Feb. 2 (UPI) -- A ceiling may be fast approaching for crude oil prices as U.S. supply pressures re-emerge in response to rising production, analysis find.
The price for Brent crude oil, the global standard, topped $56 per barrel this week in a market upswing as traders express confidence about a return to an era of balance. Higher production from some members of the Organization of Petroleum Exporting Countries and from U.S. shale tipped the scales since the middle of the decade and eventually pushed crude oil prices to historic lows last year.
OPEC in November agreed to a managed decline and crude oil prices responded by building back roughly $20 per barrel from historic lows. That's had the unintended consequence of sparking North American recovery as economics improve in areas that were already more resilient to the downturn than expected.
This week, the U.S. Energy Information Administration reported total November crude oil production at 8.9 million barrels per day, an increase of 100,000 bpd from the previous month.
Anthony Starkey, the manager of energy analysis for S&P Global Platts, said in an emailed report that most of the recent gains in U.S. oil production came from offshore and Alaska.
"We have yet to really see the improvement in shale output," he said.

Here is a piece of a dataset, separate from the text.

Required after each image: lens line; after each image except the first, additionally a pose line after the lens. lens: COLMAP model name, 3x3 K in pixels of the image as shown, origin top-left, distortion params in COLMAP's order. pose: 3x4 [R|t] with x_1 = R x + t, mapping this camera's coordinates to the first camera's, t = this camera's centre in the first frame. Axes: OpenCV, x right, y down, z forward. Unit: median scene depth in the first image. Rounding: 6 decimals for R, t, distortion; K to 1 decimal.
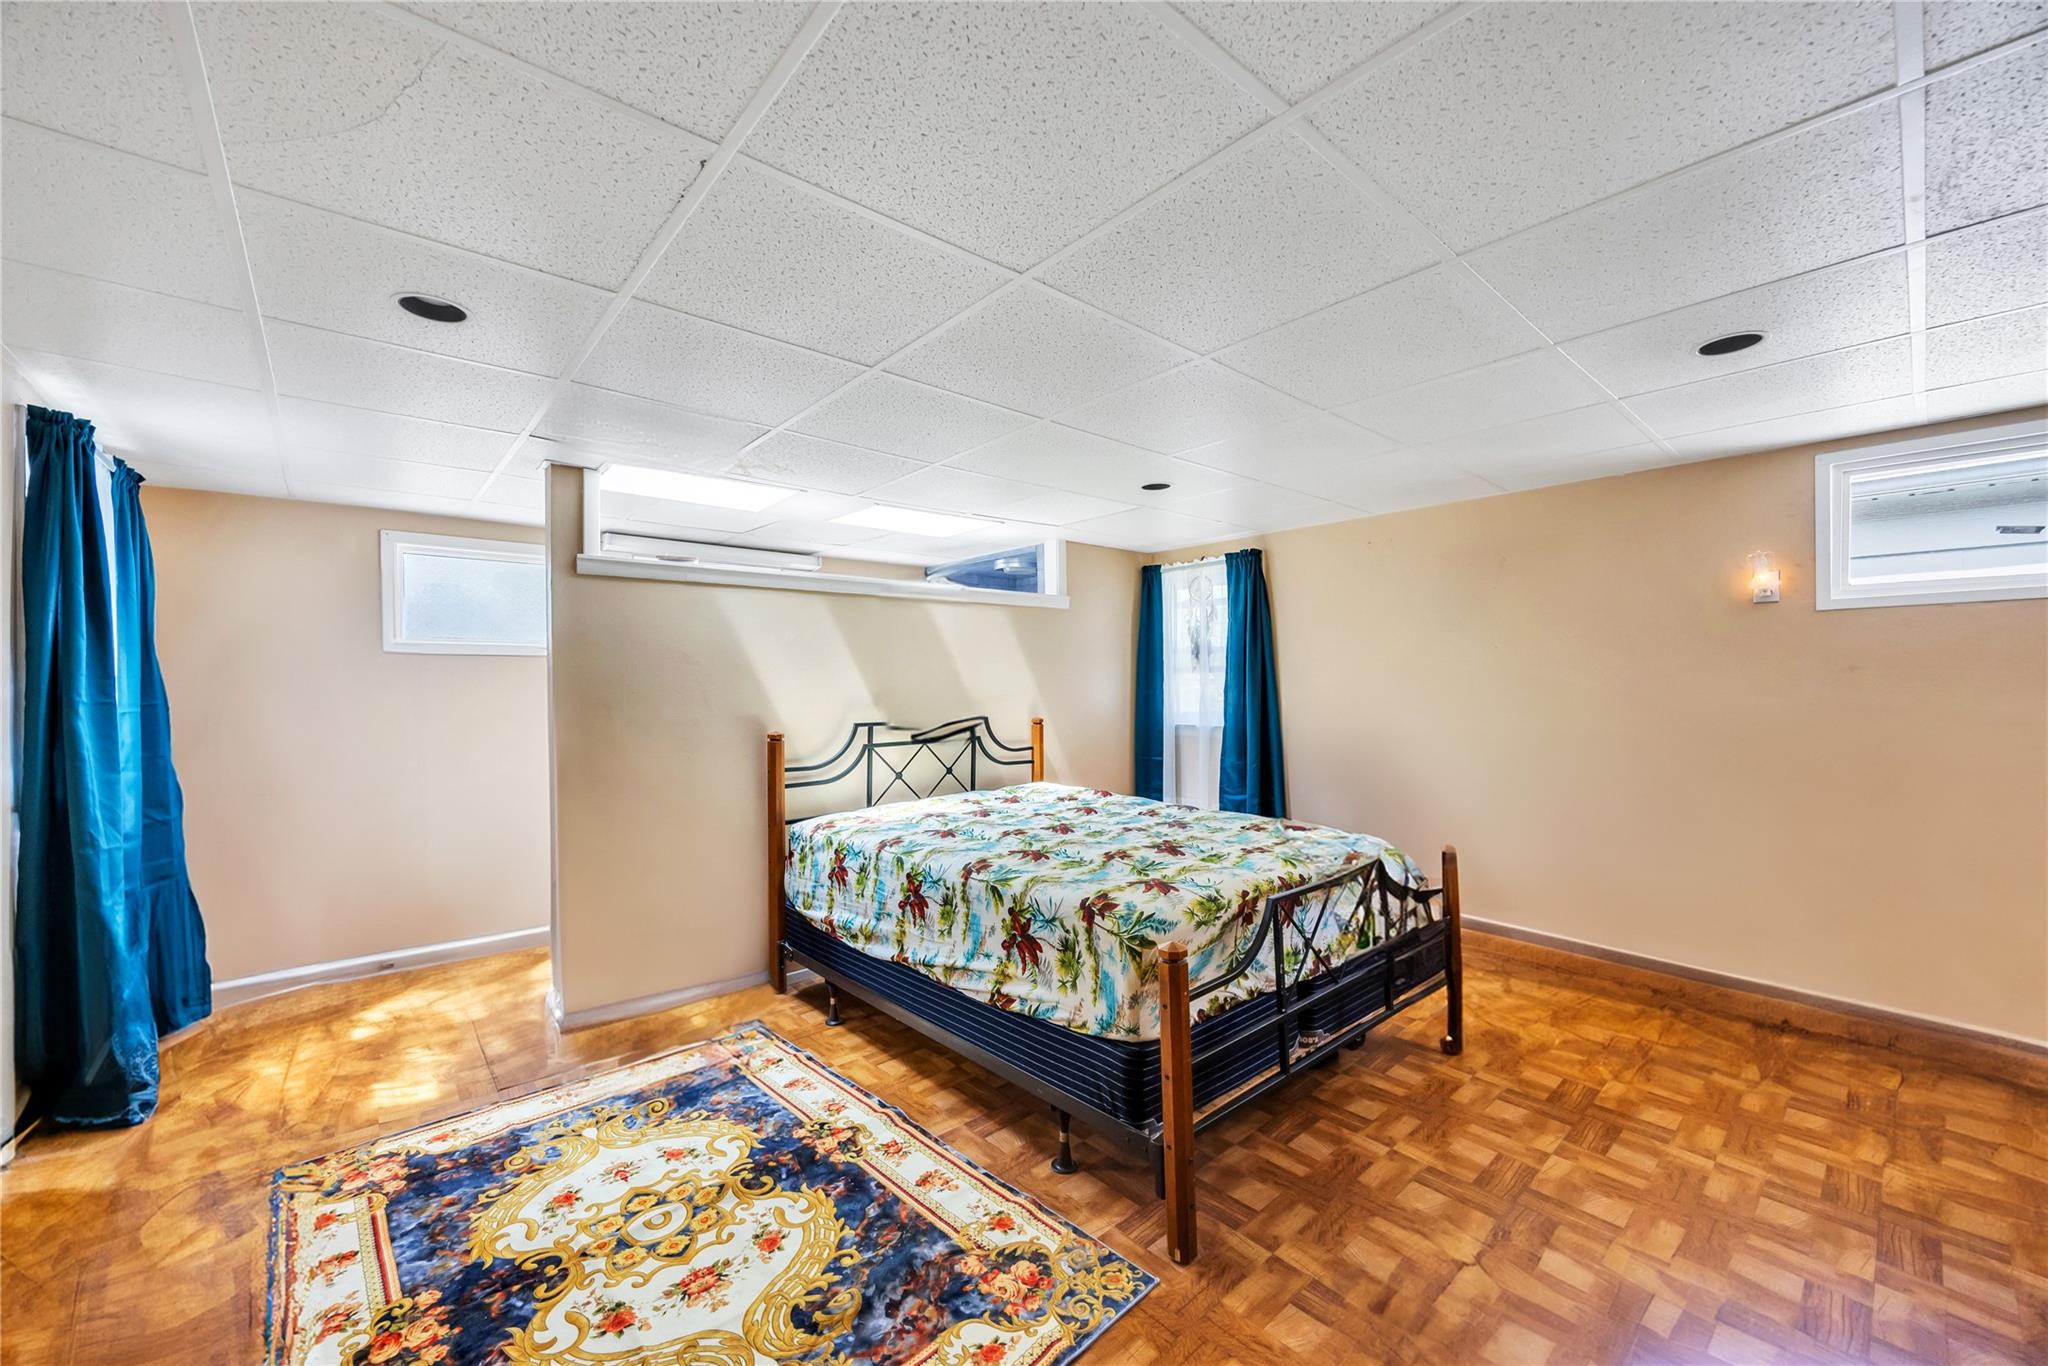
lens RADIAL K [[825.3, 0, 1026.7], [0, 825.3, 679.8], [0, 0, 1]] dist [0.011373, 0.000388]
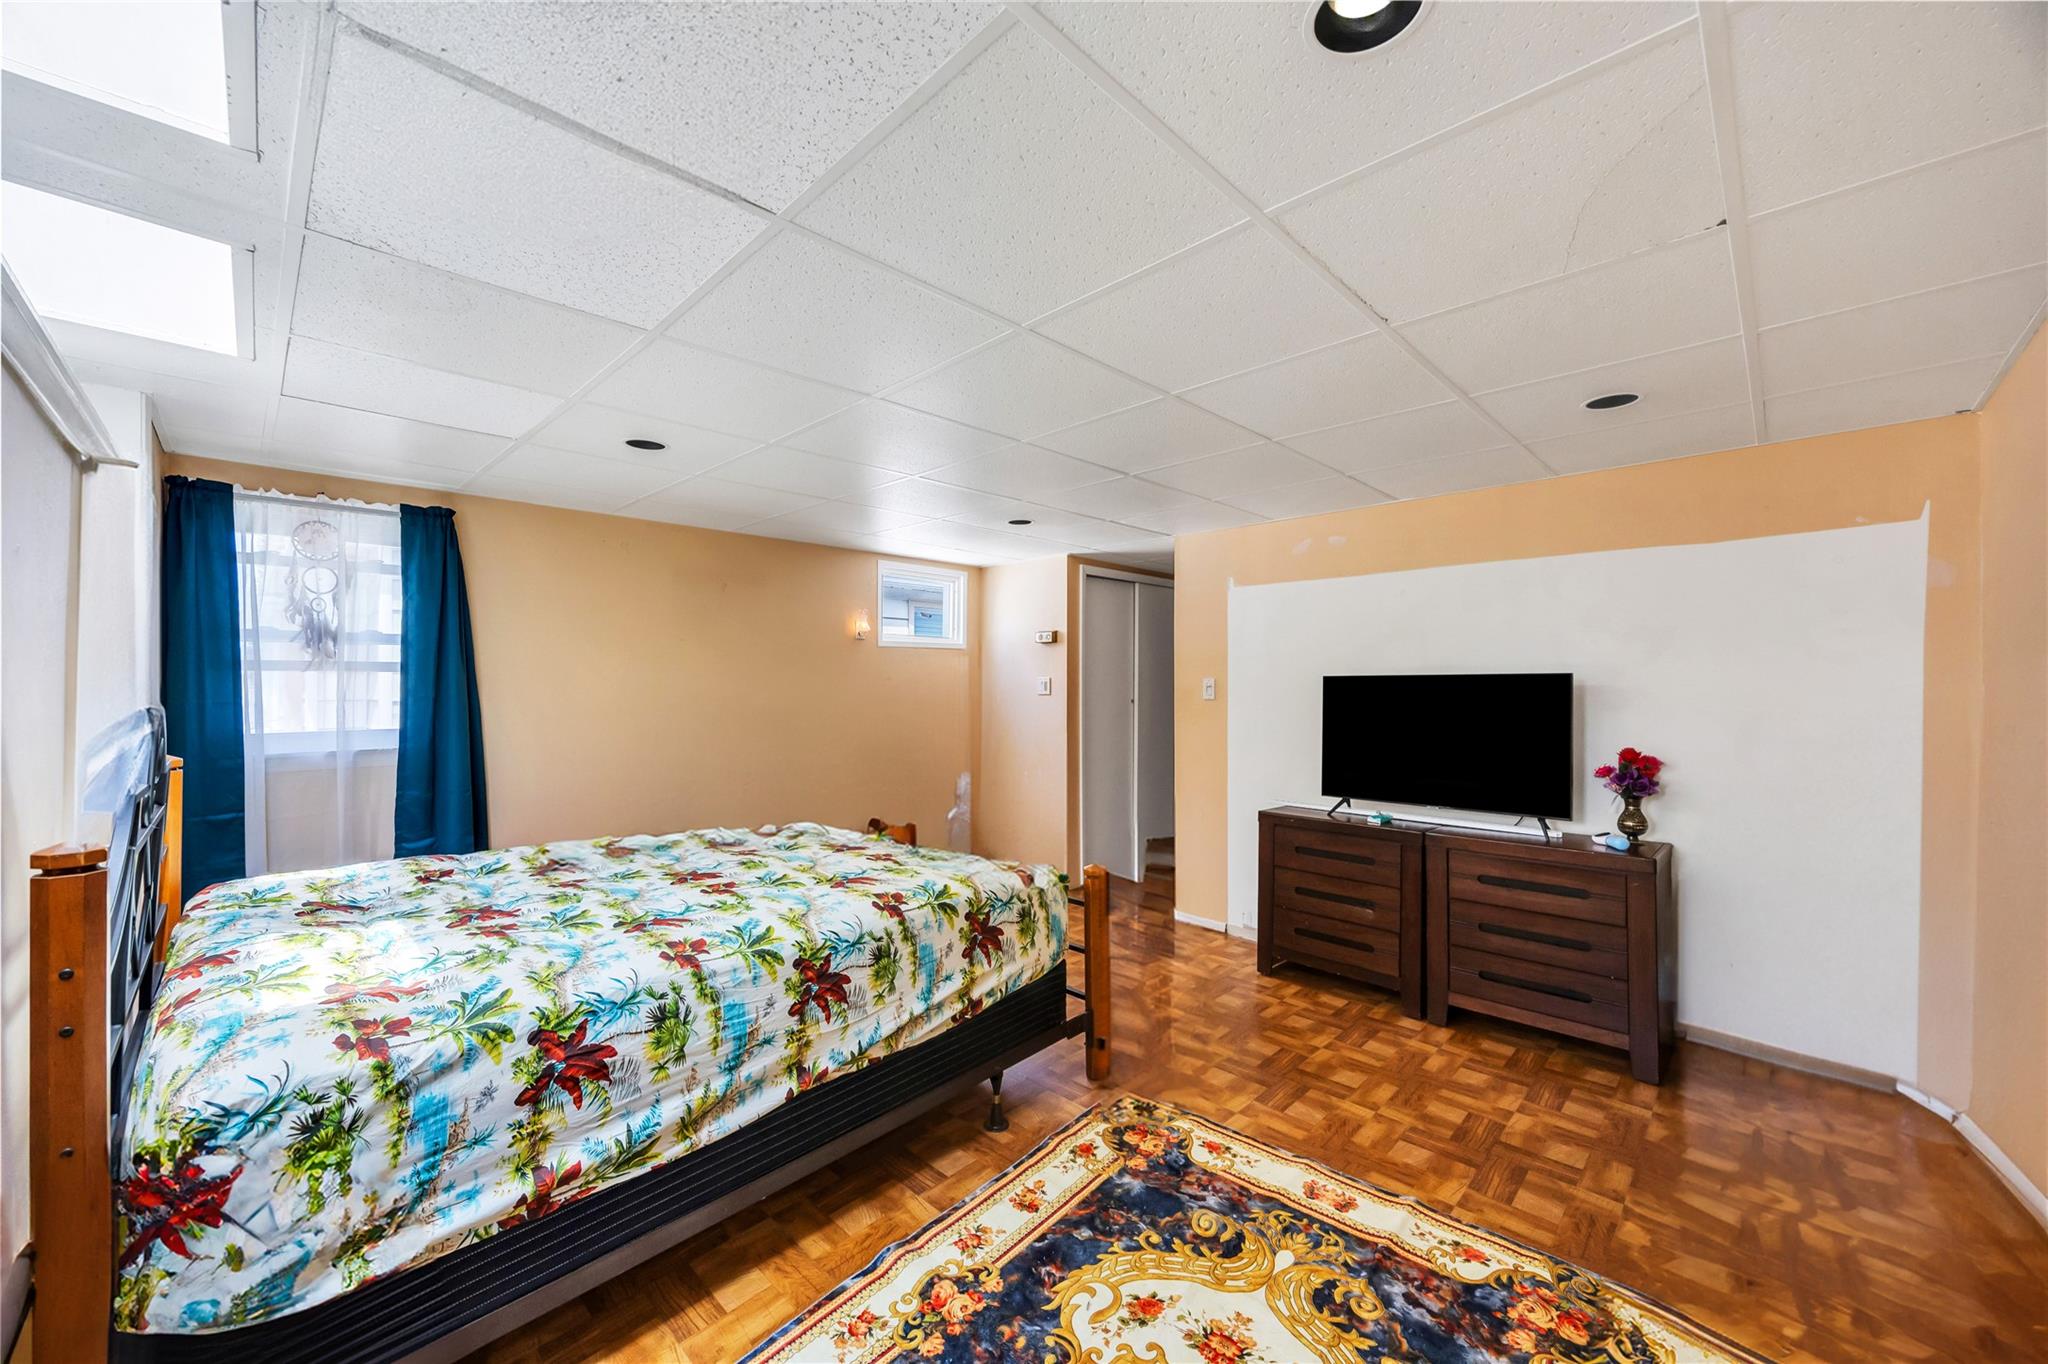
lens RADIAL K [[825.3, 0, 1027.0], [0, 825.3, 686.0], [0, 0, 1]] dist [0.011373, 0.000388]
pose [[-0.130418, 0.003200, 0.991454, -0.987426], [-0.000807, 0.999994, -0.003334, 0.009432], [-0.991459, -0.001235, -0.130414, 1.041720]]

A separate report from consultant group Wood Mackenzie this year uncovered a "dramatic" increase in efficiency as drillers in the Lower 48 get their work done in some cases 30 percent quicker than before the downturn. Meanwhile, U.S. President Donald Trump has favored policies early in his term that support the domestic oil and gas industry.
Starkey said that should eventually manifest itself in higher volumes from U.S. shale. Though OPEC has complied so far with its production agreement, he said the steady increase in U.S. oil production could undermine the intent of the arrangement.
"The window of opportunity for a significant move higher in oil prices in the near term continues to narrow, but is not completely closed as of yet," he said.